§ **Task requirements**
The output should consist solely of the line containing "Rendered at 2001 by 1125 pixels." and the lines that follow it through the end of the data below.

★ ★ ★ ★ ★

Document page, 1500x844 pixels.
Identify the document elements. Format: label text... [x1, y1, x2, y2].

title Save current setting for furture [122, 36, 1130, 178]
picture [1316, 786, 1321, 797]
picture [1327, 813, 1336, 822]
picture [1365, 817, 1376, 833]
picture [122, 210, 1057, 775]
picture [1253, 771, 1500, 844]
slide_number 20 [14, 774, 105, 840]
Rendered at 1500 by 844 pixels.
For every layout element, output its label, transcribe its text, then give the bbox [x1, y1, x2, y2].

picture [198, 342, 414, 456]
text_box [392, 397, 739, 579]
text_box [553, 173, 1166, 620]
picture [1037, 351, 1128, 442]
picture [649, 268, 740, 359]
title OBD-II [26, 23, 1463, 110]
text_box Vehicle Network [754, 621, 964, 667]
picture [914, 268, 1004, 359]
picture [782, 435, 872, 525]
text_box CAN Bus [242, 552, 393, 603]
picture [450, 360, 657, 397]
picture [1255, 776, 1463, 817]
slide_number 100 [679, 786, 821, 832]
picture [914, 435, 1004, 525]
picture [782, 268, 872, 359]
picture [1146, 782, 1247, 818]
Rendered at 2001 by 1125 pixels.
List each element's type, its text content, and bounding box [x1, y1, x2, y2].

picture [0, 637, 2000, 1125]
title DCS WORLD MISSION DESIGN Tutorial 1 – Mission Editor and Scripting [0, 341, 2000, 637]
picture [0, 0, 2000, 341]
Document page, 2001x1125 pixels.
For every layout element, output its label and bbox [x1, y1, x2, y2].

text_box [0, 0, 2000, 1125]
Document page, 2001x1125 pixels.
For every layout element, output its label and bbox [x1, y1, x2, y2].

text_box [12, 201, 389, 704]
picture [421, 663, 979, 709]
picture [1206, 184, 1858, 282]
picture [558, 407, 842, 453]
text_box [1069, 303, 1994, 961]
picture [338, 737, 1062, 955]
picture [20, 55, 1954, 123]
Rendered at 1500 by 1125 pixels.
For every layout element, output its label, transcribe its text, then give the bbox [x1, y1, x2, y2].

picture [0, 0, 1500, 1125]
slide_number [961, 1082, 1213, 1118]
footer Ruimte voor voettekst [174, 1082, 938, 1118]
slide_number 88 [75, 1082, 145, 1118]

★ ★ ★ ★ ★

§ **Response box**
Rendered at 2001 by 1125 pixels.
List each element's type, its text content, and bounding box [x1, y1, x2, y2].

picture [0, 637, 2000, 1125]
title DCS WORLD MISSION DESIGN Tutorial 1 – Mission Editor and Scripting [0, 341, 2000, 637]
picture [0, 0, 2000, 341]
Document page, 2001x1125 pixels.
For every layout element, output its label and bbox [x1, y1, x2, y2].

text_box [0, 0, 2000, 1125]
Document page, 2001x1125 pixels.
For every layout element, output its label and bbox [x1, y1, x2, y2].

text_box [12, 201, 389, 704]
picture [421, 663, 979, 709]
picture [1206, 184, 1858, 282]
picture [558, 407, 842, 453]
text_box [1069, 303, 1994, 961]
picture [338, 737, 1062, 955]
picture [20, 55, 1954, 123]
Rendered at 1500 by 1125 pixels.
For every layout element, output its label, transcribe its text, then give the bbox [x1, y1, x2, y2].

picture [0, 0, 1500, 1125]
slide_number [961, 1082, 1213, 1118]
footer Ruimte voor voettekst [174, 1082, 938, 1118]
slide_number 88 [75, 1082, 145, 1118]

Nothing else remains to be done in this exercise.